Background: Cytomegalovirus retinitis (CMVR) is the primary cause of AIDS-related blindness and remains a substantial cause of blindness in resource-limited settings. Retinal detachment (RD) occurs in approximately 1/3 of patients with CMV retinitis. There is limited capacity to treat retinal detachment in resource-limited settings, and retinal detachment commonly results in permanent profound vision loss. Prophylactic argon laser demarcation was widely used in the pre-HAART era in high income countries, and we here describe our experience with this safe, low-cost intervention to prevent blindness from CMV retinitis-related retinal detachment in a resource-limited setting, in the current era where effective antiretroviral therapy is available.

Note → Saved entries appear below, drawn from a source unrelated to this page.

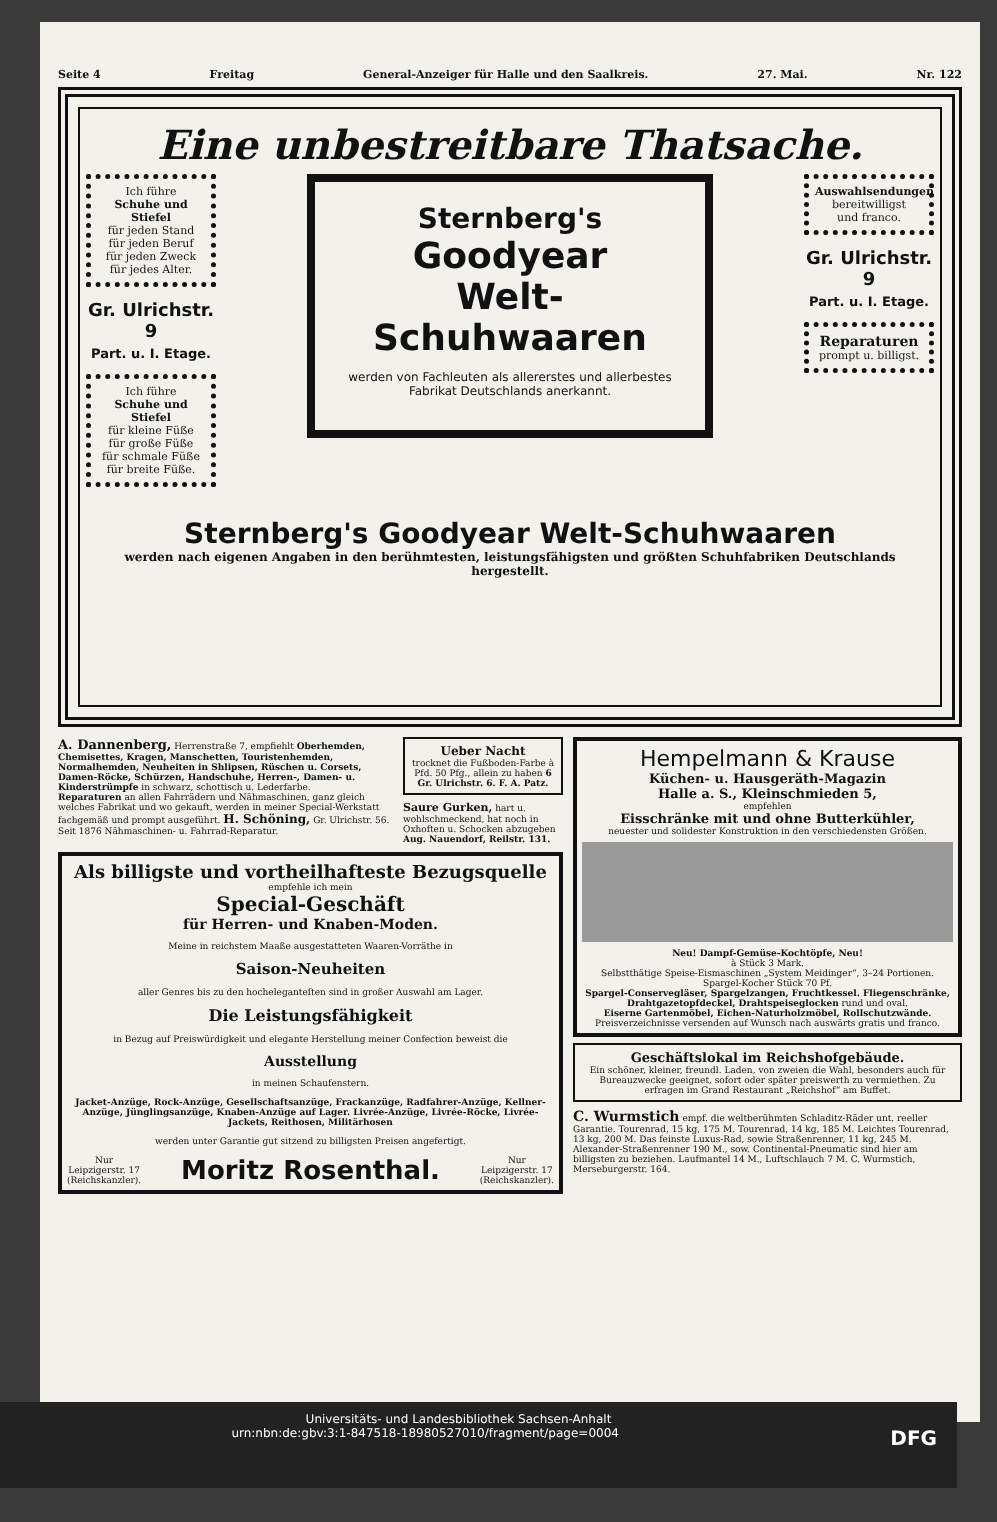Seite 4 Freitag General-Anzeiger für Halle und den Saalkreis. 27. Mai. Nr. 122
Eine unbestreitbare Thatsache.
Ich führe
Schuhe und Stiefel
für jeden Stand
für jeden Beruf
für jeden Zweck
für jedes Alter.
Gr. Ulrichstr.
9
Part. u. I. Etage.
Ich führe
Schuhe und Stiefel
für kleine Füße
für große Füße
für schmale Füße
für breite Füße.
Sternberg's
Goodyear
Welt-Schuhwaaren
werden von Fachleuten als allererstes und allerbestes Fabrikat Deutschlands anerkannt.
Auswahlsendungen
bereitwilligst
und franco.
Gr. Ulrichstr.
9
Part. u. I. Etage.
Reparaturen
prompt u. billigst.
Sternberg's Goodyear Welt-Schuhwaaren
werden nach eigenen Angaben in den berühmtesten, leistungsfähigsten und größten Schuhfabriken Deutschlands hergestellt.
A. Dannenberg, Herrenstraße 7, empfiehlt Oberhemden, Chemisettes, Kragen, Manschetten, Touristenhemden, Normalhemden, Neuheiten in Shlipsen, Rüschen u. Corsets, Damen-Röcke, Schürzen, Handschuhe, Herren-, Damen- u. Kinderstrümpfe in schwarz, schottisch u. Lederfarbe.
Reparaturen an allen Fahrrädern und Nähmaschinen, ganz gleich welches Fabrikat und wo gekauft, werden in meiner Special-Werkstatt fachgemäß und prompt ausgeführt. H. Schöning, Gr. Ulrichstr. 56. Seit 1876 Nähmaschinen- u. Fahrrad-Reparatur.
Ueber Nacht
trocknet die Fußboden-Farbe à Pfd. 50 Pfg., allein zu haben 6 Gr. Ulrichstr. 6. F. A. Patz.
Saure Gurken, hart u. wohlschmeckend, hat noch in Oxhoften u. Schocken abzugeben Aug. Nauendorf, Reilstr. 131.
Als billigste und vortheilhafteste Bezugsquelle
empfehle ich mein
Special-Geschäft
für Herren- und Knaben-Moden.
Meine in reichstem Maaße ausgestatteten Waaren-Vorräthe in
Saison-Neuheiten
aller Genres bis zu den hocheleganteſten sind in großer Auswahl am Lager.
Die Leistungsfähigkeit
in Bezug auf Preiswürdigkeit und elegante Herstellung meiner Confection beweist die
Ausstellung
in meinen Schaufenstern.
Jacket-Anzüge, Rock-Anzüge, Gesellschaftsanzüge, Frackanzüge, Radfahrer-Anzüge, Kellner-Anzüge, Jünglingsanzüge, Knaben-Anzüge auf Lager. Livrée-Anzüge, Livrée-Röcke, Livrée-Jackets, Reithosen, Militärhosen
werden unter Garantie gut sitzend zu billigsten Preisen angefertigt.
Nur
Leipzigerstr. 17
(Reichskanzler). Moritz Rosenthal. Nur
Leipzigerstr. 17
(Reichskanzler).
Hempelmann & Krause
Küchen- u. Hausgeräth-Magazin
Halle a. S., Kleinschmieden 5,
empfehlen
Eisschränke mit und ohne Butterkühler,
neuester und solidester Konstruktion in den verschiedensten Größen.
Neu! Dampf-Gemüse-Kochtöpfe, Neu!
à Stück 3 Mark.
Selbstthätige Speise-Eismaschinen „System Meidinger“, 3–24 Portionen.
Spargel-Kocher Stück 70 Pf.
Spargel-Conservegläser, Spargelzangen, Fruchtkessel. Fliegenschränke, Drahtgazetopfdeckel, Drahtspeiseglocken rund und oval.
Eiserne Gartenmöbel, Eichen-Naturholzmöbel, Rollschutzwände.
Preisverzeichnisse versenden auf Wunsch nach auswärts gratis und franco.
Geschäftslokal im Reichshofgebäude.
Ein schöner, kleiner, freundl. Laden, von zweien die Wahl, besonders auch für Bureauzwecke geeignet, sofort oder später preiswerth zu vermiethen. Zu erfragen im Grand Restaurant „Reichshof“ am Buffet.
C. Wurmstich empf. die weltberühmten Schladitz-Räder unt. reeller Garantie. Tourenrad, 15 kg, 175 M. Tourenrad, 14 kg, 185 M. Leichtes Tourenrad, 13 kg, 200 M. Das feinste Luxus-Rad, sowie Straßenrenner, 11 kg, 245 M. Alexander-Straßenrenner 190 M., sow. Continental-Pneumatic sind hier am billigsten zu beziehen. Laufmantel 14 M., Luftschlauch 7 M. C. Wurmstich, Merseburgerstr. 164.
Universitäts- und Landesbibliothek Sachsen-Anhalt
urn:nbn:de:gbv:3:1-847518-18980527010/fragment/page=0004 DFG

Methods: A non-randomized retrospective observational cohort study was conducted over 4 years in patients on cART (combined antiretroviral therapy) and with inactive AIDS-related CMVR involving at least 25% of the retina, and who were treated with prophylactic argon laser demarcation (LD). The main outcomes were retinal detachment and loss of vision.
Results: In a 45 eyes from 38 patients with inactive CMVR on cART for HIV/AIDS who underwent prophylactic laser demarcation, there were no retinal detachments and no loss of vision.
Conclusion: In this series of patients at risk for CMVR-related retinal detachment who were treated with prophylactic laser demarcation, retinal detachment was prevented and visual acuity was maintained. Prophylactic argon laser demarcation is a safe, effective, and a realistically affordable intervention to reduce blindness in patients with AIDS-related CMV retinitis.